(Brief 1) List the interventions that the passage on farming feedback loops names as ways to break the reinforcing cycles.
(Brief 2) Transcribe the passage on farming feedback loops between "We need to know, for" and "supply chains persist.", inclusive.

(Source extract)
Feedback loops are especially troubling, where the consequences of an action reinforce the original problem. In the context of soil health, over-tilling, monocropping, and heavy chemical use degrade soil structure and fertility. This degradation reduces the soil’s ability to retain water and nutrients, leading to increased runoff, erosion, and further loss of organic matter. As the soil becomes less productive, farmers may apply more fertilisers and intensify cultivation, which only worsens the underlying problem—a classic positive feedback loop.

These loops are crucial because they shift agricultural systems into unstable states, where recovery becomes increasingly complex without systemic change. For example, the loss of soil organic carbon reduces fertility and impairs microbial life, which in turn slows carbon regeneration and nutrient cycling. Likewise, erosion reduces root stability and vegetation cover, further exposing the land to erosion. This cycle depletes the ecological resilience of the land, reducing its ability to buffer shocks like drought or flooding.

Understanding and breaking these feedback loops is essential for sustainable agriculture. Without intervention, such as adopting conservation tillage, cover cropping, and organic amendments, these reinforcing cycles degrade ecosystems. Over time, they threaten productivity, food security, and long-term soil viability on a global scale.

We need to know, for now, that the evidence shows comprehensive ecological costs of intensive agriculture across multiple systems, with impacts extending far beyond farm boundaries. This suggests that intensive agriculture is precarious for other reasons…

Modern high-yield farming runs on purchased power. Synthetic fertilisers, chemical pesticides and herbicides, diesel and steel are all paid for inputs. Irrigation water is moved and delivered on schedule. This combination can produce extraordinary short-term output, but the whole thing is a tightly coupled machine that assumes fossil fuels stay cheap, mined nutrients like phosphorus and potassium continue to flow, and supply chains persist.

Saved entries

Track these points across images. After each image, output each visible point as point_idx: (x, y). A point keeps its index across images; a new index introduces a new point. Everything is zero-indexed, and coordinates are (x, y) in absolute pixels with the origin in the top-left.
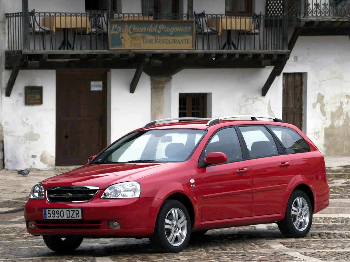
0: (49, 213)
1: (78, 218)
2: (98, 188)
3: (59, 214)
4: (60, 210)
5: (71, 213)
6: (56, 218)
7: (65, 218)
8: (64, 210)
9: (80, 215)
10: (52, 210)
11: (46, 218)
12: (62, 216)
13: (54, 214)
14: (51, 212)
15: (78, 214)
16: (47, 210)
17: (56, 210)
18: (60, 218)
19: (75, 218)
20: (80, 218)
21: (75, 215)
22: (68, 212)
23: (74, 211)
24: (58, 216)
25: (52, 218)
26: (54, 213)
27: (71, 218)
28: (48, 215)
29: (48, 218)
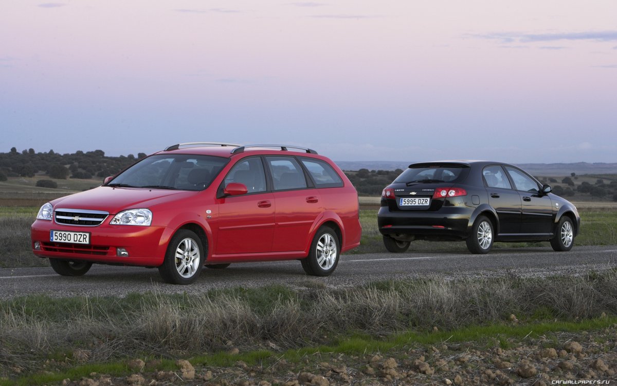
0: (55, 236)
1: (85, 243)
2: (108, 213)
3: (66, 237)
4: (67, 233)
5: (79, 237)
6: (62, 241)
7: (72, 241)
8: (71, 233)
9: (87, 239)
10: (59, 232)
11: (52, 240)
12: (69, 239)
13: (61, 237)
14: (58, 235)
15: (85, 238)
16: (54, 232)
17: (63, 233)
18: (67, 241)
19: (82, 243)
20: (88, 243)
21: (82, 240)
22: (76, 236)
23: (81, 235)
24: (65, 239)
25: (58, 241)
26: (61, 235)
27: (78, 242)
28: (55, 237)
29: (54, 240)
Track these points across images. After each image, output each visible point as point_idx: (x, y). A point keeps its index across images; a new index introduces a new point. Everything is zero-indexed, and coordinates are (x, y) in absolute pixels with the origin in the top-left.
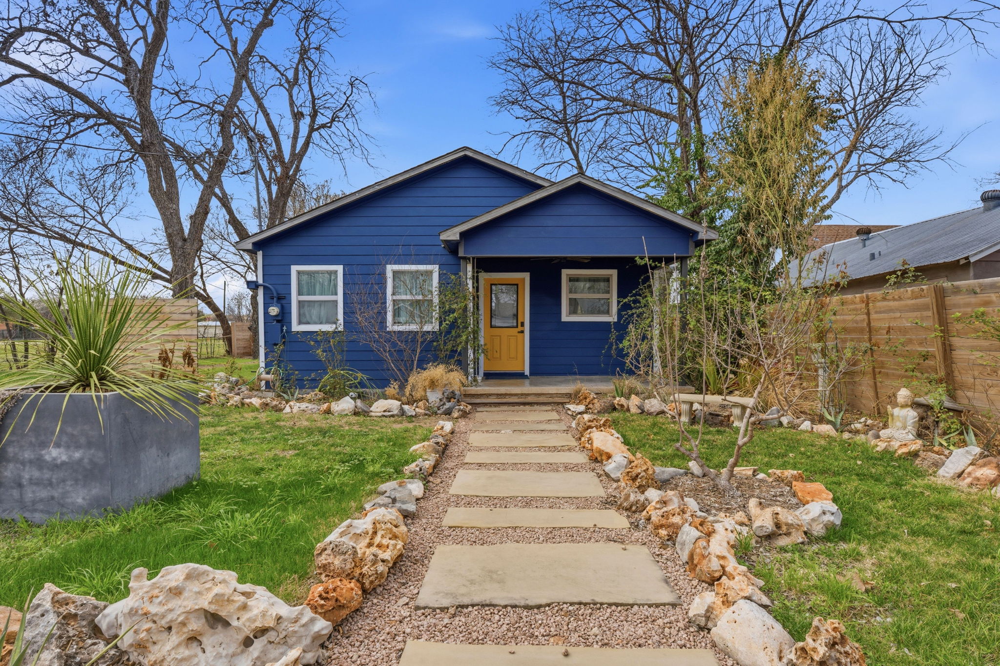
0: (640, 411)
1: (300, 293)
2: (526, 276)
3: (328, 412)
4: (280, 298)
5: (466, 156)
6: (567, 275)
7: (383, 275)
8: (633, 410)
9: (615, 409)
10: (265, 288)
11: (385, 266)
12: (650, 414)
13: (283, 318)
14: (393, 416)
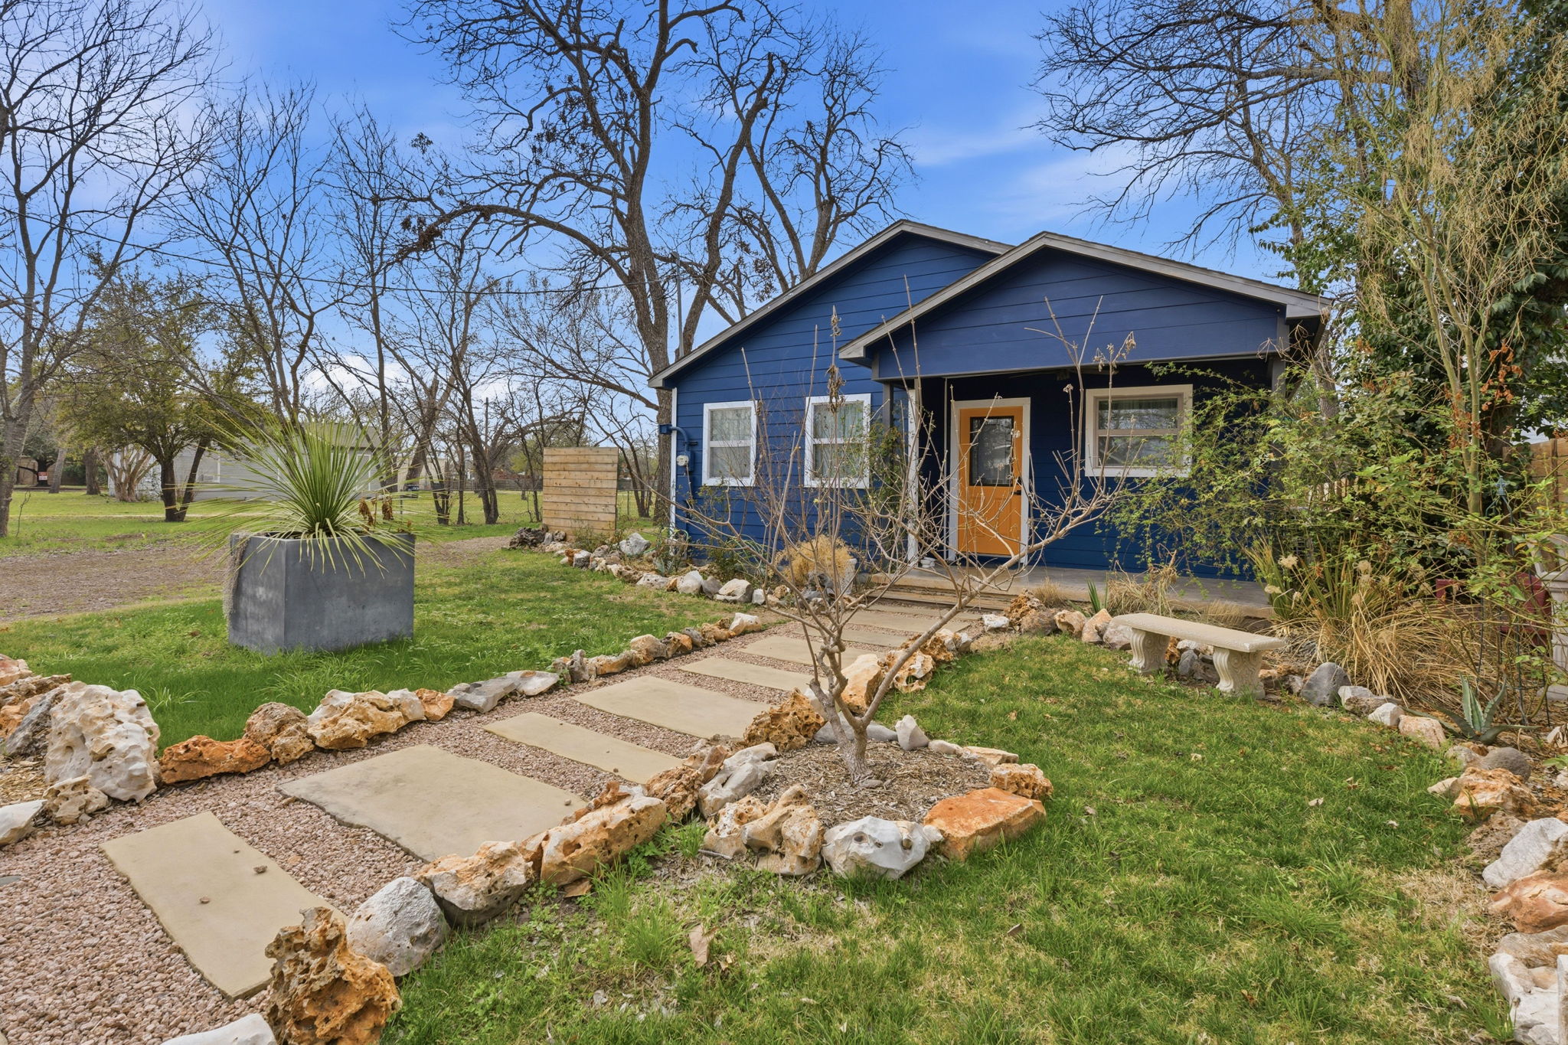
0: (1097, 638)
1: (712, 438)
2: (1025, 404)
3: (673, 589)
4: (691, 445)
5: (903, 233)
6: (1096, 398)
7: (802, 411)
8: (1088, 636)
9: (1057, 631)
10: (679, 433)
11: (802, 398)
12: (1112, 646)
13: (693, 469)
14: (735, 602)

(Answer section 1)
conservation tillage
cover cropping
organic amendments

(Answer section 2)
We need to know, for now, that the evidence shows comprehensive ecological costs of intensive agriculture across multiple systems, with impacts extending far beyond farm boundaries. This suggests that intensive agriculture is precarious for other reasons…

Modern high-yield farming runs on purchased power. Synthetic fertilisers, chemical pesticides and herbicides, diesel and steel are all paid for inputs. Irrigation water is moved and delivered on schedule. This combination can produce extraordinary short-term output, but the whole thing is a tightly coupled machine that assumes fossil fuels stay cheap, mined nutrients like phosphorus and potassium continue to flow, and supply chains persist.